Health Care Supply Chains after the Pandemic
June 16th, 2020 | viewpoint
COVID-19 is likely to have profound and long-term consequences on global health supply chains, as did HIV. The HIV pandemic transformed health care supply chains globally and in particular in lower- and middle-income countries (LMICs), leading to:
In many ways, COVID-19 is a different type of pandemic. Less lethal but more infectious. An acute rather than a chronic condition. Less associated stigma.
The short-term effects of COVID-19 on global health care supply chains have been severe—factory and border closures, transportation disruption, shifting demand, and price increases—but what will the long-term consequences be? And how will global changes affect LMICs? Will we look back 20, or even 10 years from now, and recognize this moment as an inflection point for the health care supply chain in general, and in developing countries in particular? Will the changes be positive overall? Or will we revert to the same systems that left us unprepared for an international pandemic?
The short answer to these questions is that we don’t know. However, crises like pandemics tend to have lasting impacts, and it is likely that the short-term disruption of health care supply chains we are seeing will result in longer-term structural changes. JSI and some of our collaborators have been discussing what some of these changes might be, and what they might mean for LMICs.

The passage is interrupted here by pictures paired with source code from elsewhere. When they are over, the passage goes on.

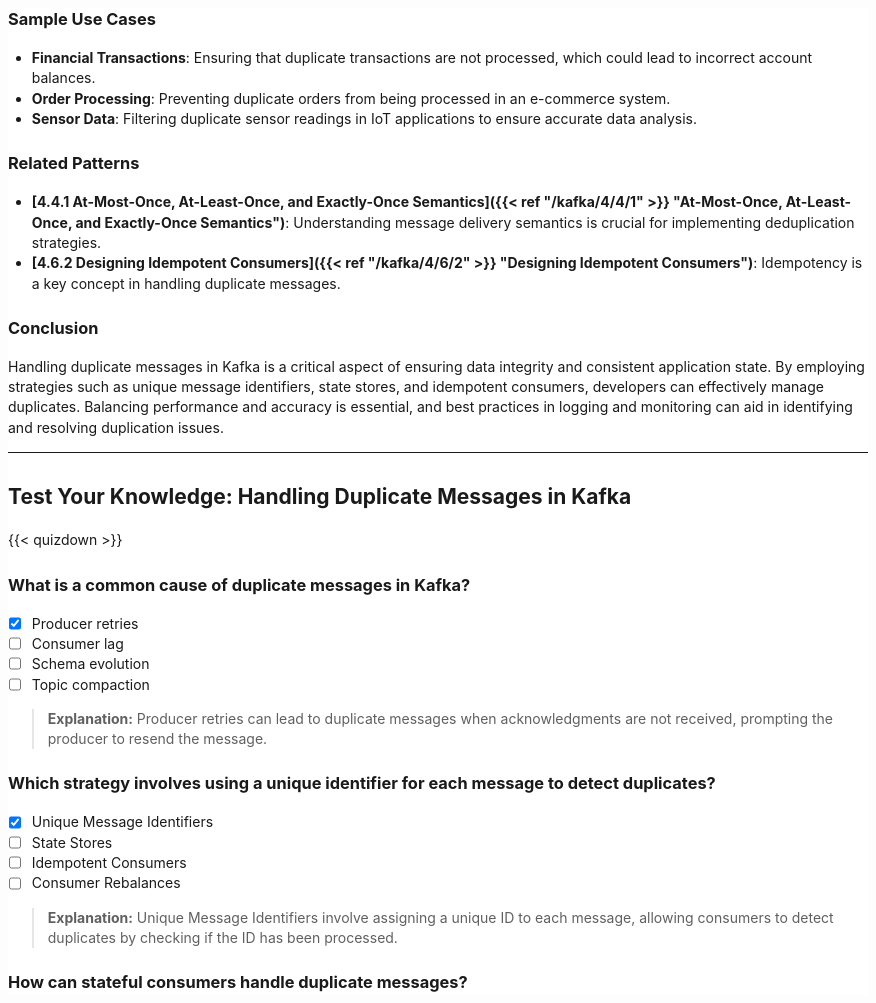 ### Sample Use Cases

- **Financial Transactions**: Ensuring that duplicate transactions are not processed, which could lead to incorrect account balances.
- **Order Processing**: Preventing duplicate orders from being processed in an e-commerce system.
- **Sensor Data**: Filtering duplicate sensor readings in IoT applications to ensure accurate data analysis.

### Related Patterns

- **[4.4.1 At-Most-Once, At-Least-Once, and Exactly-Once Semantics]({{< ref "/kafka/4/4/1" >}} "At-Most-Once, At-Least-Once, and Exactly-Once Semantics")**: Understanding message delivery semantics is crucial for implementing deduplication strategies.
- **[4.6.2 Designing Idempotent Consumers]({{< ref "/kafka/4/6/2" >}} "Designing Idempotent Consumers")**: Idempotency is a key concept in handling duplicate messages.

### Conclusion

Handling duplicate messages in Kafka is a critical aspect of ensuring data integrity and consistent application state. By employing strategies such as unique message identifiers, state stores, and idempotent consumers, developers can effectively manage duplicates. Balancing performance and accuracy is essential, and best practices in logging and monitoring can aid in identifying and resolving duplication issues.

---

## Test Your Knowledge: Handling Duplicate Messages in Kafka

{{< quizdown >}}

### What is a common cause of duplicate messages in Kafka?

- [x] Producer retries
- [ ] Consumer lag
- [ ] Schema evolution
- [ ] Topic compaction

> **Explanation:** Producer retries can lead to duplicate messages when acknowledgments are not received, prompting the producer to resend the message.

### Which strategy involves using a unique identifier for each message to detect duplicates?

- [x] Unique Message Identifiers
- [ ] State Stores
- [ ] Idempotent Consumers
- [ ] Consumer Rebalances

> **Explanation:** Unique Message Identifiers involve assigning a unique ID to each message, allowing consumers to detect duplicates by checking if the ID has been processed.

### How can stateful consumers handle duplicate messages?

What is interesting in LMICs is that many of the new private market entrants into the health care supply chain—like mPharma and MyDawa (see below)—offer strong technological solutions, which may help them survive and even prosper. While less fragmentation and more concentration in LMIC health care supply chains might be a good thing in the long run, it also introduces risks.
Mara Hansen Staples of Impact for Health has studied these innovators in health product distribution in Africa for years and says “it’s important that the market maintains space for these innovators to develop and find their way but at the same time help them to grow to scale.” So although there are new opportunities for innovators, there is risk, and their small size makes it difficult for them to exploit those opportunities.
For LMICs in particular, cost will remain a critical factor in sourcing decisions, and expanding local pharmaceutical manufacturing will remain a huge challenge. Serious trade-offs, not least for cost and quality, will need to be considered. The focus will likely be on increasing diversification with some onshoring of manufacturing as part of the equation, but this will require strong industrial policy by governments.
Risk planning will grow in importance, including for organizations in LMICs. Mukul Taperi, the managing director of Pregna, an India-based manufacturer of reproductive health devices, says his company had a risk-mitigation plan but it was focused on smaller, localized crises like fires or earthquakes, not a global pandemic. Pregna is now rethinking its entire risk-mitigation strategy.
Another aspect of flexibility seen recently is regulators and suppliers coming together to ensure products flow. DKT’s Purdy hopes that this move to more flexibility continues. “Regulatory issues are often the reason why products are unavailable in LMICs. Post-COVID-19 there may be an opportunity for more flexibility…there is a tendency to seek the perfect at the cost of the good-enough.”
The dominant public sector model in LMICs will struggle to provide direct delivery to patients. The private sector has already begun filling this gap and this trend is growing. MedRx Inc. is a direct-to-consumer service provider based in Accra, Ghana. Hansen-Staples of Impact for Health cites CEO Hayford Brako, who in early April said, “We have seen increases in the use of MedRx by both pharmacies and patients. We are getting a lot of calls because every pharmacy wants to be a part of our network, and definitely more patients getting on board because this is the easier way to buy medicines now.” Brako notes that in the past four weeks, the company witnessed a 30 percent increase in users ordering from pharmacies through its platform.
MyDawa, a licensed e-pharmacy operating in Nairobi, offers tele-pharmacy and delivery of health products to locations of the customer’s choice, including households, workplaces, and local shops. According to Hansen-Staples, Tony Wood, MyDawa’s managing director, said in early April that the company had noticed a significant increase in the sales of PPE, soap, and sanitizers. Meanwhile, South Africa is looking to expand its offering of medicine ATMs with Right ePharmacy, and the National Department of Health is fast-tracking expansion of its Collect & Go smart lockers. In May, 70 new locker sites were rolled out in Gauteng, Mpumalanga, and the Free State.
All these factors will play out over the coming years. Most—technology, increased role for the private sector, a focus on supply chain resilience, and patient-centricity—are not new, but will accelerate in the post-COVID-19 world. The fundamentals of supply chain management—the need for visibility, connectivity, flexibility, and efficiency—remain. Our guess is we are in for a period of major disruption and change, but it’s worth remembering that disruption does not necessarily mean negative outcomes. It is incumbent on all of us working in health supply chains to turn this disruptive event into positive change.